Перепишите без изменений строки из материала ниже: начните со строки, где есть «Bassolma va nous», и остановитесь после строки, где есть «conduite à tenir.».

++++++

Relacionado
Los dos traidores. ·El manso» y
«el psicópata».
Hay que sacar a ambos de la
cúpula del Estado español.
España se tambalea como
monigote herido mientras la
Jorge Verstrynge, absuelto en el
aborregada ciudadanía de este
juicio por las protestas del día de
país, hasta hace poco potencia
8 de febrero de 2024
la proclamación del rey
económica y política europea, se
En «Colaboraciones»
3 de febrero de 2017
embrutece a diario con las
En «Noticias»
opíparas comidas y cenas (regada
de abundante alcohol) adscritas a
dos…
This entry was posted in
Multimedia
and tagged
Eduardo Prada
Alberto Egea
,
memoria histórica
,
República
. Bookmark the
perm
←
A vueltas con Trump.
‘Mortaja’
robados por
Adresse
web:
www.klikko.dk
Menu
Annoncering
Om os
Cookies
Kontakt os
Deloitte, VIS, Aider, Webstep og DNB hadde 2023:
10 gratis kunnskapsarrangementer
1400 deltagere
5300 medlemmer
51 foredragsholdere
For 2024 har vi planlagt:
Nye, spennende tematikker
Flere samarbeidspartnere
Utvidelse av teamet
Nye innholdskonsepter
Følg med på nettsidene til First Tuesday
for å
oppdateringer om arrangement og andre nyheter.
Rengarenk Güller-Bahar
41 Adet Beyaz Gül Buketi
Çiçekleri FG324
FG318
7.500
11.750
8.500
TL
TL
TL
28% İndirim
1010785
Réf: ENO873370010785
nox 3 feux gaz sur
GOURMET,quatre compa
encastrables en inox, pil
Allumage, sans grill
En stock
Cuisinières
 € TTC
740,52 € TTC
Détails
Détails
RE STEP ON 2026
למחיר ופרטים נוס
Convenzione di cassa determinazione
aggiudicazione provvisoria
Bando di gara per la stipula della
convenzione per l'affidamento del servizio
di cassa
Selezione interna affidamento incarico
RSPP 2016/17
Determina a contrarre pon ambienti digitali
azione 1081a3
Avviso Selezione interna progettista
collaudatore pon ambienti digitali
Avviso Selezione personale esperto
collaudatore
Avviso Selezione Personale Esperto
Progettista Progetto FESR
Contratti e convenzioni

++++++

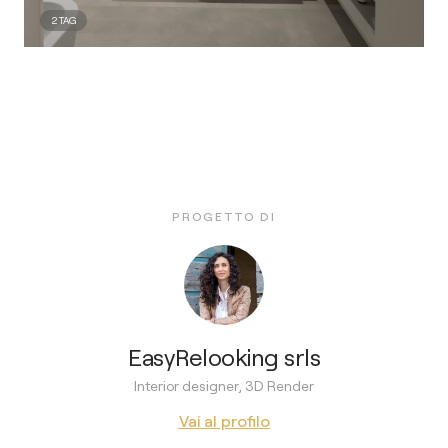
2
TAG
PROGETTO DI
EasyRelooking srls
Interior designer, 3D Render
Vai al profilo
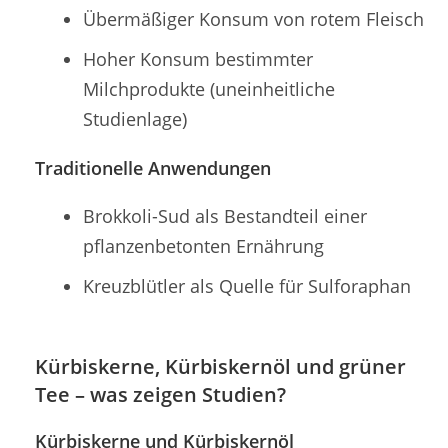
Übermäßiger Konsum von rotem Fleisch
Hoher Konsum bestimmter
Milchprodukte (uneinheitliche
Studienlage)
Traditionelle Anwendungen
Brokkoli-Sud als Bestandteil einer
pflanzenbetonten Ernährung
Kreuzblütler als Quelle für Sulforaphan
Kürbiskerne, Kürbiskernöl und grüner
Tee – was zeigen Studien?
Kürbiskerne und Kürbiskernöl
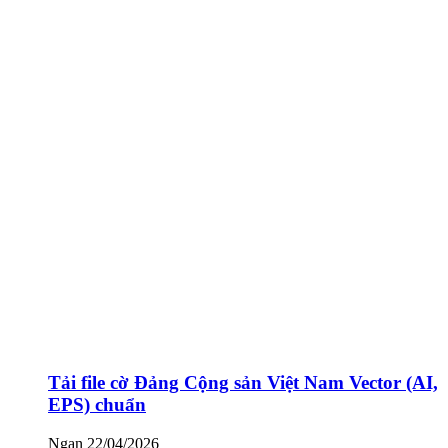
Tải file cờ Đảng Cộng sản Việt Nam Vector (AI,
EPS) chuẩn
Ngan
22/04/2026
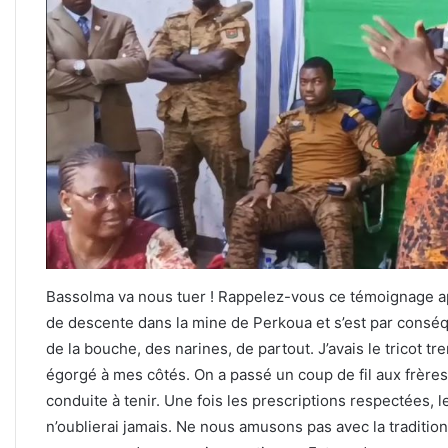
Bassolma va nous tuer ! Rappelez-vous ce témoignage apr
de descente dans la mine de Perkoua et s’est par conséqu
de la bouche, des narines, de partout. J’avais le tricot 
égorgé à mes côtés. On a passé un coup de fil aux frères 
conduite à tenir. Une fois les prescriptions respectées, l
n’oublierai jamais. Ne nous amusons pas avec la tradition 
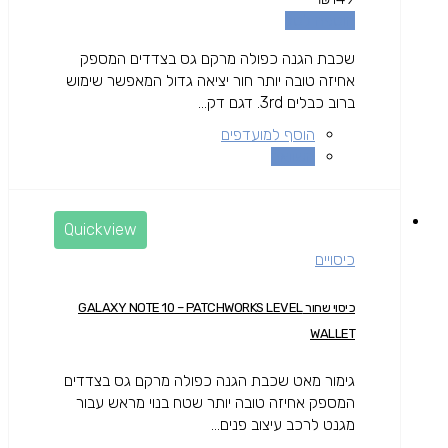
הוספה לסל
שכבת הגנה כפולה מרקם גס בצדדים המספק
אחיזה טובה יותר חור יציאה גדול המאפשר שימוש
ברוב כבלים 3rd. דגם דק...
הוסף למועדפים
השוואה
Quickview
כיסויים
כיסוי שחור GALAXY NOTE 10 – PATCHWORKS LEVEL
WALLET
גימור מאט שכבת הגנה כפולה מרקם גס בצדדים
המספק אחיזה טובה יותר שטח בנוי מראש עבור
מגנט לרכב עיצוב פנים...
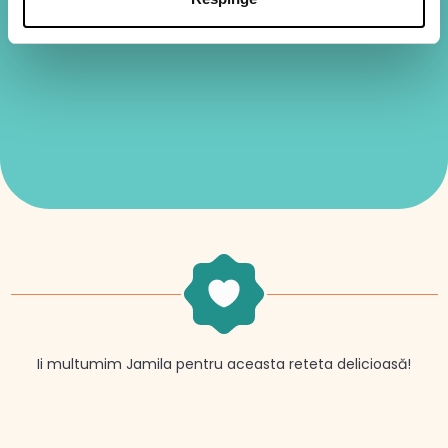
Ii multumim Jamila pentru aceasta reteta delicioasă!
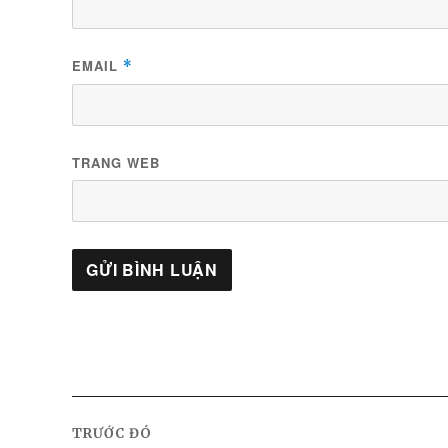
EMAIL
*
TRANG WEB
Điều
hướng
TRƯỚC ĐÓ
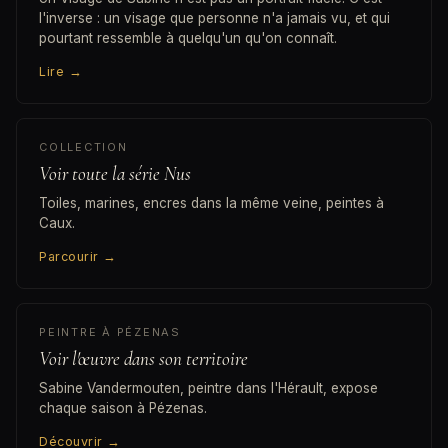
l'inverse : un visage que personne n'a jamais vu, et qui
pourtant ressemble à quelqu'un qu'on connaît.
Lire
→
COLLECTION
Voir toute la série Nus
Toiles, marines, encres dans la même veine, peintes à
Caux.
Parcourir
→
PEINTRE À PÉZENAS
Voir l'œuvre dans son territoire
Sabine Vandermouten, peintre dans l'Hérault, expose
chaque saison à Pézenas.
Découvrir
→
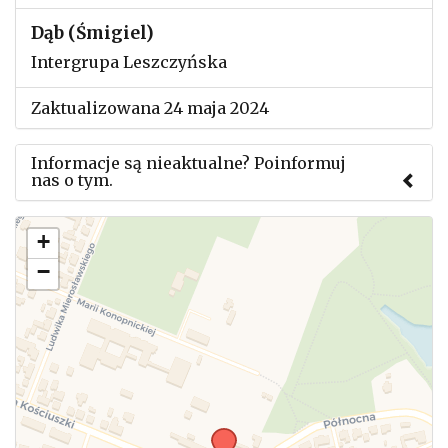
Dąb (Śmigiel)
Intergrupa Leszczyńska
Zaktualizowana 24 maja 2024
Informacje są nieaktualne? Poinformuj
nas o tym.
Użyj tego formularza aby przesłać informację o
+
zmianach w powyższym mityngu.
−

++++++

**ВАШ ОТВЕТ:**
Bassolma va nous tuer ! Rappelez-vous ce témoignage apr
de descente dans la mine de Perkoua et s’est par conséqu
de la bouche, des narines, de partout. J’avais le tricot 
égorgé à mes côtés. On a passé un coup de fil aux frères 
conduite à tenir. Une fois les prescriptions respectées, l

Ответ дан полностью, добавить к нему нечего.